* **REQUIREMENT**: The output is to match the entries below character for character.

* **PROVIDED DATA**:
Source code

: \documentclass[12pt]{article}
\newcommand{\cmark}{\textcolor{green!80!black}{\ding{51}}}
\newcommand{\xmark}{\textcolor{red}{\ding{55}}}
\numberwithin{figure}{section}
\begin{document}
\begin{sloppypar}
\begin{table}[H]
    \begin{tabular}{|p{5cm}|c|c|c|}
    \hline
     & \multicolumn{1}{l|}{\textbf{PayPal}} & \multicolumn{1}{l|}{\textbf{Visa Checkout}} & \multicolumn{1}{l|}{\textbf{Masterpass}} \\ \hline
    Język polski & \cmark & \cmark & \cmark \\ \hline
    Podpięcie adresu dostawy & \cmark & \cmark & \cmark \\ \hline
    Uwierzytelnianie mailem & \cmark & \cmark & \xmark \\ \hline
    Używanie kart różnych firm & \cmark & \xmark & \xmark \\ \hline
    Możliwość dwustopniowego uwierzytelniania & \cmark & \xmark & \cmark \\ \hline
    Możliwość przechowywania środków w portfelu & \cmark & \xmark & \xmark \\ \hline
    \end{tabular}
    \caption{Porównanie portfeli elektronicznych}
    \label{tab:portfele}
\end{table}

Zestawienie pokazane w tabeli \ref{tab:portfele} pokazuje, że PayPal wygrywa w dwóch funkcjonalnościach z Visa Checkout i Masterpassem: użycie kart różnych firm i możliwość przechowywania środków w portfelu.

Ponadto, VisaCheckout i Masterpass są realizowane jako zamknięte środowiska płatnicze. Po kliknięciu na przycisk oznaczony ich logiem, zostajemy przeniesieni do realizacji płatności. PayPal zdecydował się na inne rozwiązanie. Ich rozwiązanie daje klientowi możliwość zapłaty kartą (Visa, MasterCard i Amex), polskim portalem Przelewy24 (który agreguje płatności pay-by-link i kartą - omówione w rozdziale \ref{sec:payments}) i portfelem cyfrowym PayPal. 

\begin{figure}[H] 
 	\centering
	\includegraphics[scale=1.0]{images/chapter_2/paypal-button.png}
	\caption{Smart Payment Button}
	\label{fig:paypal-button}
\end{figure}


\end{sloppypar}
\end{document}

* **EXERCISE SOLUTION**:
Source code

: \documentclass[12pt]{article}
\newcommand{\cmark}{\textcolor{green!80!black}{\ding{51}}}
\newcommand{\xmark}{\textcolor{red}{\ding{55}}}
\numberwithin{figure}{section}
\begin{document}
\begin{sloppypar}
\begin{table}[H]
    \begin{tabular}{|p{5cm}|c|c|c|}
    \hline
     & \multicolumn{1}{l|}{\textbf{PayPal}} & \multicolumn{1}{l|}{\textbf{Visa Checkout}} & \multicolumn{1}{l|}{\textbf{Masterpass}} \\ \hline
    Język polski & \cmark & \cmark & \cmark \\ \hline
    Podpięcie adresu dostawy & \cmark & \cmark & \cmark \\ \hline
    Uwierzytelnianie mailem & \cmark & \cmark & \xmark \\ \hline
    Używanie kart różnych firm & \cmark & \xmark & \xmark \\ \hline
    Możliwość dwustopniowego uwierzytelniania & \cmark & \xmark & \cmark \\ \hline
    Możliwość przechowywania środków w portfelu & \cmark & \xmark & \xmark \\ \hline
    \end{tabular}
    \caption{Porównanie portfeli elektronicznych}
    \label{tab:portfele}
\end{table}

Zestawienie pokazane w tabeli \ref{tab:portfele} pokazuje, że PayPal wygrywa w dwóch funkcjonalnościach z Visa Checkout i Masterpassem: użycie kart różnych firm i możliwość przechowywania środków w portfelu.

Ponadto, VisaCheckout i Masterpass są realizowane jako zamknięte środowiska płatnicze. Po kliknięciu na przycisk oznaczony ich logiem, zostajemy przeniesieni do realizacji płatności. PayPal zdecydował się na inne rozwiązanie. Ich rozwiązanie daje klientowi możliwość zapłaty kartą (Visa, MasterCard i Amex), polskim portalem Przelewy24 (który agreguje płatności pay-by-link i kartą - omówione w rozdziale \ref{sec:payments}) i portfelem cyfrowym PayPal. 

\begin{figure}[H] 
 	\centering
	\includegraphics[scale=1.0]{images/chapter_2/paypal-button.png}
	\caption{Smart Payment Button}
	\label{fig:paypal-button}
\end{figure}


\end{sloppypar}
\end{document}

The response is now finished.